Job item: Convert the text lines in this data into a Markdown table with two columns, "Row" and "Line": number each row in order and put the text in the second column. Skip blank lines, and leave the pictures out of the table.

Supplied data:

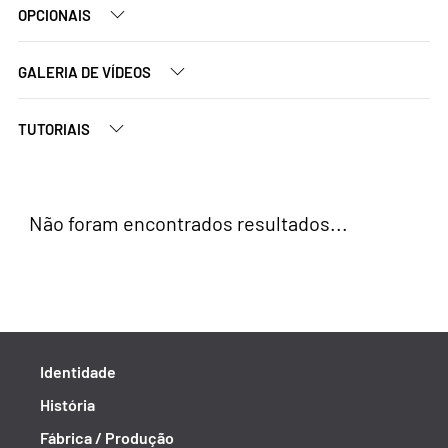
OPCIONAIS
GALERIA DE VÍDEOS
TUTORIAIS
Não foram encontrados resultados...
Identidade
História
Fábrica / Produção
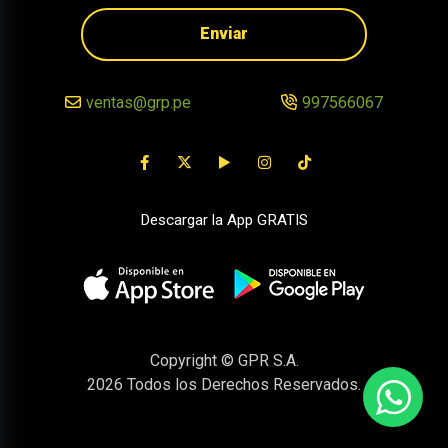
Enviar
ventas@grp.pe
997566067
Descargar la App GRATIS
Copyright © GPR S.A.
2026
Todos los Derechos Reservados.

Solution:
| Row | Line |
|---|---|
| 1 | OPCIONAIS |
| 2 | GALERIA DE VÍDEOS |
| 3 | TUTORIAIS |
| 4 | Não foram encontrados resultados... |
| 5 | Identidade |
| 6 | História |
| 7 | Fábrica / Produção |
| 8 | Enviar |
| 9 | ventas@grp.pe |
| 10 | 997566067 |
| 11 | Descargar la App GRATIS |
| 12 | Copyright © GPR S.A. |
| 13 | 2026 |
| 14 | Todos los Derechos Reservados. |